[Collection entries]
>> BEGIN

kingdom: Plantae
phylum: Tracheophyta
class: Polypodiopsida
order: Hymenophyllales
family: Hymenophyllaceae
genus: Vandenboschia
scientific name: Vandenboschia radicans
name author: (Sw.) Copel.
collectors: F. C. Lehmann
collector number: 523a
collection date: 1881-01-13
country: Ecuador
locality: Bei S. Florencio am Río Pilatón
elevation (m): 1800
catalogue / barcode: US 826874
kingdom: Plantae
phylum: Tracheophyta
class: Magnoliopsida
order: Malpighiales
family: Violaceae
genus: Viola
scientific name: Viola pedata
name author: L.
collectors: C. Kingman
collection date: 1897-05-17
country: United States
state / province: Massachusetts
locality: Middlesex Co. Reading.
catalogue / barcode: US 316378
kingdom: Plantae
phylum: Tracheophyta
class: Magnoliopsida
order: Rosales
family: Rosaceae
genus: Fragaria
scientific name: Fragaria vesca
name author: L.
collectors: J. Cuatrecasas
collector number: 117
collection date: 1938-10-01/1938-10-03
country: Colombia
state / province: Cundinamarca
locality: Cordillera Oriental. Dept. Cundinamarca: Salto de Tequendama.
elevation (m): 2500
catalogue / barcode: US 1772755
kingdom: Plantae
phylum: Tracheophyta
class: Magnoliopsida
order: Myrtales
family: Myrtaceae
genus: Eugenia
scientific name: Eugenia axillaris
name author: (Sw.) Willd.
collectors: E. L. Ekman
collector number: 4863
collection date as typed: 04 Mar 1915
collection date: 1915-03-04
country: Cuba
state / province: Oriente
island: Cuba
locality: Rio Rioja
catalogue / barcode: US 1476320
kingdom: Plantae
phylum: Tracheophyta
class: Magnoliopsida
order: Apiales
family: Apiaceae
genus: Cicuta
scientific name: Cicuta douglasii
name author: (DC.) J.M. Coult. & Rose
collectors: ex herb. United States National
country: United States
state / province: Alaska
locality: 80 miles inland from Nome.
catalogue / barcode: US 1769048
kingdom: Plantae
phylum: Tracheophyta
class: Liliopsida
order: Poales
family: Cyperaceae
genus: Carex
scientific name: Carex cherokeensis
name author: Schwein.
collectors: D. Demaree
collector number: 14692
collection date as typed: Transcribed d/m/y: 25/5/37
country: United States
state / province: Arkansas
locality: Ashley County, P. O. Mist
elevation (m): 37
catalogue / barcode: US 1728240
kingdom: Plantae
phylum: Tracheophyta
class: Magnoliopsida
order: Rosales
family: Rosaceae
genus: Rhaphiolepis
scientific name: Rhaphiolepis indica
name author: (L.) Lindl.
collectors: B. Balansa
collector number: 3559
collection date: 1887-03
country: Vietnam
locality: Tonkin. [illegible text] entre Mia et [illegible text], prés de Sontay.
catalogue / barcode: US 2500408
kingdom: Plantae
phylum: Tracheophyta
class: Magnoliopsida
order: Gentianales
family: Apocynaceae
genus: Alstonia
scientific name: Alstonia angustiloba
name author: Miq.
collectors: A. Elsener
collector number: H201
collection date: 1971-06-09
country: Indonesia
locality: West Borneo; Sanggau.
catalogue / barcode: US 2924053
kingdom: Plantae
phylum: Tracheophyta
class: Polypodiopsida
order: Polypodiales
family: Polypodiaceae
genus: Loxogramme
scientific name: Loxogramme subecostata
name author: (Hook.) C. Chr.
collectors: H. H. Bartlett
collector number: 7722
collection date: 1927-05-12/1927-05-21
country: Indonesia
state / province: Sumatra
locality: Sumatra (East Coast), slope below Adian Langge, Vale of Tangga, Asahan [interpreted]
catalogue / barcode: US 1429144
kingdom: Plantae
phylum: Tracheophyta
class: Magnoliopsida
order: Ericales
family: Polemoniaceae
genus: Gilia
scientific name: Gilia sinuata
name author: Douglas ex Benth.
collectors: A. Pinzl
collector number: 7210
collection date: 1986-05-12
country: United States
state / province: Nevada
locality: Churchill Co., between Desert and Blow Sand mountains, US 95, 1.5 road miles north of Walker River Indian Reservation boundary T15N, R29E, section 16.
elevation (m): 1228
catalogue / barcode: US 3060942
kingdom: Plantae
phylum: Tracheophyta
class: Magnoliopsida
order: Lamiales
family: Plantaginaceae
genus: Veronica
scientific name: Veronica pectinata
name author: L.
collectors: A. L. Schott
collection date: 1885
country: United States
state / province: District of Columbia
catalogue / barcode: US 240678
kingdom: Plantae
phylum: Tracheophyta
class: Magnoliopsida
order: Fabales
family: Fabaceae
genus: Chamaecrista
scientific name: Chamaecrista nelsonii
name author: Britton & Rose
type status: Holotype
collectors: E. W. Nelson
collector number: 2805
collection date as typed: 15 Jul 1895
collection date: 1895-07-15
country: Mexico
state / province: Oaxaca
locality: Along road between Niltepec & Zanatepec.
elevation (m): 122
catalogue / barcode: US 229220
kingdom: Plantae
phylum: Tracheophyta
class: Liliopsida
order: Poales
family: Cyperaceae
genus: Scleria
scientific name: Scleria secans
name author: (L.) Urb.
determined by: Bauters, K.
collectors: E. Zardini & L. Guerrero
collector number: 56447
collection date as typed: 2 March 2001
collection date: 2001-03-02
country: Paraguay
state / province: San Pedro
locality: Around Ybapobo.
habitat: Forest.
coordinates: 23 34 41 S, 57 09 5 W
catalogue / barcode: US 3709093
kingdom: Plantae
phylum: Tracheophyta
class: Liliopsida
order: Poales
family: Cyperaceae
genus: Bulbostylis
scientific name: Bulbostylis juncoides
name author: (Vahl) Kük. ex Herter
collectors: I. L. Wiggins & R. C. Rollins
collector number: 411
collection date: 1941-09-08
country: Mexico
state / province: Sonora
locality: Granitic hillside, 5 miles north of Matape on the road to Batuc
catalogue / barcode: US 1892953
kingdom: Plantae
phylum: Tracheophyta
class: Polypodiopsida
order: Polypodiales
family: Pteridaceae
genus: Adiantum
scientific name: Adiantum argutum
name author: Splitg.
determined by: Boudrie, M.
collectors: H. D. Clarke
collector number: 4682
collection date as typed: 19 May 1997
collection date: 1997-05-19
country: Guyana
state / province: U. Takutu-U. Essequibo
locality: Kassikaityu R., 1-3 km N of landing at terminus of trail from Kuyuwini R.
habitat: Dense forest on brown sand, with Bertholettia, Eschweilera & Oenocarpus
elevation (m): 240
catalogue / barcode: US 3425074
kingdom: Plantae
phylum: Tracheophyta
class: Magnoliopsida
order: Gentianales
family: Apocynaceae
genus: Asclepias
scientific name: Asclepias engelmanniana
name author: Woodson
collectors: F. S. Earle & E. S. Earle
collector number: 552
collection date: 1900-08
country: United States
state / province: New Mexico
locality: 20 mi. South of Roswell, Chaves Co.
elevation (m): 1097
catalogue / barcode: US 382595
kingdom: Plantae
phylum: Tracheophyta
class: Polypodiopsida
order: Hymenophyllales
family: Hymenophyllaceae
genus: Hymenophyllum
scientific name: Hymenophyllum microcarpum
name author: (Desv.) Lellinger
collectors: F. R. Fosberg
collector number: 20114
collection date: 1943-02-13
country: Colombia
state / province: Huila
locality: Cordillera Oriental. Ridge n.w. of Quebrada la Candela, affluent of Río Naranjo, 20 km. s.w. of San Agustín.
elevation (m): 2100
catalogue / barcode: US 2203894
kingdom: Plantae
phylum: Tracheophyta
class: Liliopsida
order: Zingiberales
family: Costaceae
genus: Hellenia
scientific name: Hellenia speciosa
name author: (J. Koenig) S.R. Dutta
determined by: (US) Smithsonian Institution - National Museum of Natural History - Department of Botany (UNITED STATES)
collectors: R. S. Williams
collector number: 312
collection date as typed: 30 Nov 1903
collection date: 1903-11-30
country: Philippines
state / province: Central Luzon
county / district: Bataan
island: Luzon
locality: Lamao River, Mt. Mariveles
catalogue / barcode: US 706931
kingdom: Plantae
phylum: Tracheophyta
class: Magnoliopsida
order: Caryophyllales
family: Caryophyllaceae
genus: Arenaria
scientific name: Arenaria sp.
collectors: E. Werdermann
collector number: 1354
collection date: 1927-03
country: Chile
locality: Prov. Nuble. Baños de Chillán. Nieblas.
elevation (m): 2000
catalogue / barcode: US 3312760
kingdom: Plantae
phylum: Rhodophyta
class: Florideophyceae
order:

>> END

# Exercise goal
Render the material from the line with "catalogue / barcode: US 1892953" through the line with "locality: Kassikaityu R., 1-3" as a two-column CSV with the headers field and value. Give one row per line, with each entry in its own quoted field and any line breaks changed to spaces.

# Task answer
field,value
"catalogue / barcode:","US 1892953"
"kingdom:","Plantae"
"phylum:","Tracheophyta"
"class:","Polypodiopsida"
"order:","Polypodiales"
"family:","Pteridaceae"
"genus:","Adiantum"
"scientific name:","Adiantum argutum"
"name author:","Splitg."
"determined by:","Boudrie, M."
"collectors:","H. D. Clarke"
"collector number:","4682"
"collection date as typed:","19 May 1997"
"collection date:","1997-05-19"
"country:","Guyana"
"state / province:","U. Takutu-U. Essequibo"
"locality:","Kassikaityu R., 1-3 km N of landing at terminus of trail from Kuyuwini R."